Unfair Labor Practice Filing: What and Why?

In August 2025, United PCS filed an Unfair Labor Practice (ULP) Charge with the California Public Employee Relations Board (PERB). At issue was a lack of financial transparency by PCS management in labor negotiations. Specifically, when United PCS returned to the bargaining table to negotiate our third contract, management refused to disclose the terms of the financial covenant between the Pacific Collegiate Foundation (PCF) and Santa Cruz County Bank. PCF is a non-profit that owns our campus; they lease it to Pacific Collegiate School, and pay the mortgage with those funds.

During the bargaining process, Pacific Collegiate management frequently pointed to the terms of the covenant as a restraint on the school’s ability to afford a salary increase. Violating the covenant could cause the bank to call in the loan on our building. However, PCS management repeatedly refused our request for a copy of the covenant itself.

In order for United PCS to craft fully-informed proposals, as part of a fair bargaining process, it is critical for us to have access to the terms of this covenant. It was for this reason that we chose to file a charge.

When we filed the charge in August, we were welcoming a new head of school to our campus and a new representative of PCS management to the bargaining table. In an effort to establish a collaborative tone, and to allow space for this new working relationship to develop, United PCS chose not to publicize the filing of the ULP.

Since then, there has been no change in management practice regarding the disclosure of the covenant. PERB recently informed us that they have issued a complaint, which means that the facts alleged in our charge indicate that an unfair practice may have been committed. The next step is an informal settlement conference between United PCS and PCS management, conducted by a PERB agent; we are currently waiting for PERB to set a date.

United PCS leadership invests significant time, energy and attention in crafting bargaining proposals that support the needs of our membership and further the mission of the school. We do this work because we firmly believe that the excellence of PCS is grounded in recruiting, retaining and supporting highly-qualified, dedicated faculty.
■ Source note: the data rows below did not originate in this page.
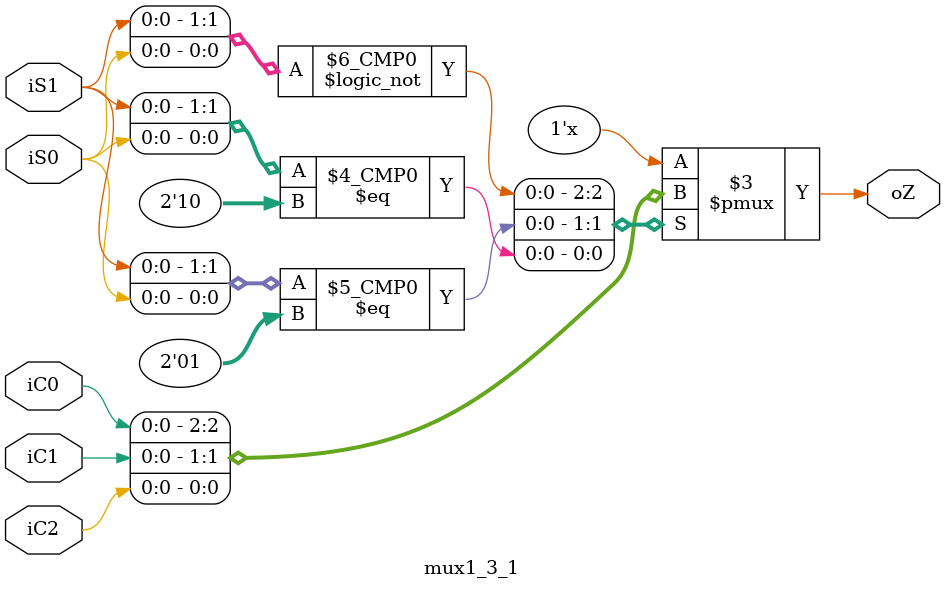
<source format=v>
`timescale 1ns / 1ps

module mux32_8_1(
    input [31: 0]iC0,
    input [31: 0]iC1,
    input [31: 0]iC2,
    input [31: 0]iC3,
    input [31: 0]iC4,
    input [31: 0]iC5,
    input [31: 0]iC6,
    input [31: 0]iC7,
    input iS2, iS1, iS0,
    output reg [31: 0] oZ
);
    always@(*) begin
        case({iS2, iS1, iS0})
        3'b000: oZ <= iC0;
        3'b001: oZ <= iC1;
        3'b010: oZ <= iC2;
        3'b011: oZ <= iC3;
        3'b100: oZ <= iC4;
        3'b101: oZ <= iC5;
        3'b110: oZ <= iC6;
        3'b111: oZ <= iC7;
        default:oZ<= 32'bx;            
        endcase
    end
endmodule

module mux32_6_1(
    input [31: 0]iC0,
    input [31: 0]iC1,
    input [31: 0]iC2,
    input [31: 0]iC3,
    input [31: 0]iC4,
    input [31: 0]iC5,
    input iS2, iS1, iS0,
    output reg [31: 0] oZ
);
    always@(*) begin
        case({iS2, iS1, iS0})
        3'b000: oZ <= iC0;
        3'b001: oZ <= iC1;
        3'b010: oZ <= iC2;
        3'b011: oZ <= iC3;
        3'b100: oZ <= iC4;
        3'b101: oZ <= iC5;
        default:oZ<= 32'bx;            
        endcase
    end
endmodule

module mux32_5_1(
    input [31: 0]iC0,
    input [31: 0]iC1,
    input [31: 0]iC2,
    input [31: 0]iC3,
    input [31: 0]iC4,
    input iS2, iS1, iS0,
    output reg [31: 0] oZ
);
    always@(*) begin
        case({iS2, iS1, iS0})
        3'b000: oZ <= iC0;
        3'b001: oZ <= iC1;
        3'b010: oZ <= iC2;
        3'b011: oZ <= iC3;
        3'b100: oZ <= iC4;
        default:oZ<= 32'bx;            
        endcase
    end
endmodule

module mux32_4_1(
    input [31: 0]iC0,
    input [31: 0]iC1,
    input [31: 0]iC2,
    input [31: 0]iC3,
    input iS1, iS0,
    output reg [31: 0] oZ
);
    always@(*) begin
        case({iS1,iS0})
        2'b00: oZ <= iC0;
        2'b01: oZ <= iC1;
        2'b10: oZ <= iC2;
        2'b11: oZ <= iC3; 
        default:oZ<= 32'bx;            
        endcase
    end
endmodule

module mux32_3_1(
    input [31: 0]iC0,
    input [31: 0]iC1,
    input [31: 0]iC2,
    input iS1, iS0,
    output reg [31: 0] oZ
);
    always@(*) begin
        case({iS1,iS0})
        2'b00: oZ <= iC0;
        2'b01: oZ <= iC1;
        2'b10: oZ <= iC2;
        default:oZ<= 32'bx;            
        endcase
    end
endmodule

module mux6_3_1(
    input [5: 0]iC0,
    input [5: 0]iC1,
    input [5: 0]iC2,
    input iS1, iS0,
    output reg [5: 0] oZ
);
    always@(*) begin
        case({iS1,iS0})
        2'b00: oZ <= iC0;
        2'b01: oZ <= iC1;
        2'b10: oZ <= iC2;
        default:oZ<= 6'bx;            
        endcase
    end
endmodule

module mux5_3_1(
    input [4: 0]iC0,
    input [4: 0]iC1,
    input [4: 0]iC2,
    input iS1, iS0,
    output reg [4: 0] oZ
);
    always@(*) begin
        case({iS1,iS0})
        2'b00: oZ <= iC0;
        2'b01: oZ <= iC1;
        2'b10: oZ <= iC2;
        default:oZ<= 5'bx;            
        endcase
    end
endmodule

module mux1_3_1(
    input iC0,
    input iC1,
    input iC2,
    input iS1, iS0,
    output reg oZ
);
    always@(*) begin
        case({iS1,iS0})
        2'b00: oZ <= iC0;
        2'b01: oZ <= iC1;
        2'b10: oZ <= iC2;
        default:oZ<= 1'bx;            
        endcase
    end
endmodule
</source>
To be repeatedly told that PCS risks financial harm if they increase our salaries (which are among the lowest in the county) and yet denied access to critical information about our school’s finances, is obstructive to the bargaining process.

Our contract expired in June 2025. We have now been teaching without a contract for seven months, while our bargaining and leadership teams volunteer countless hours in a negotiating process that has yielded no significant progress.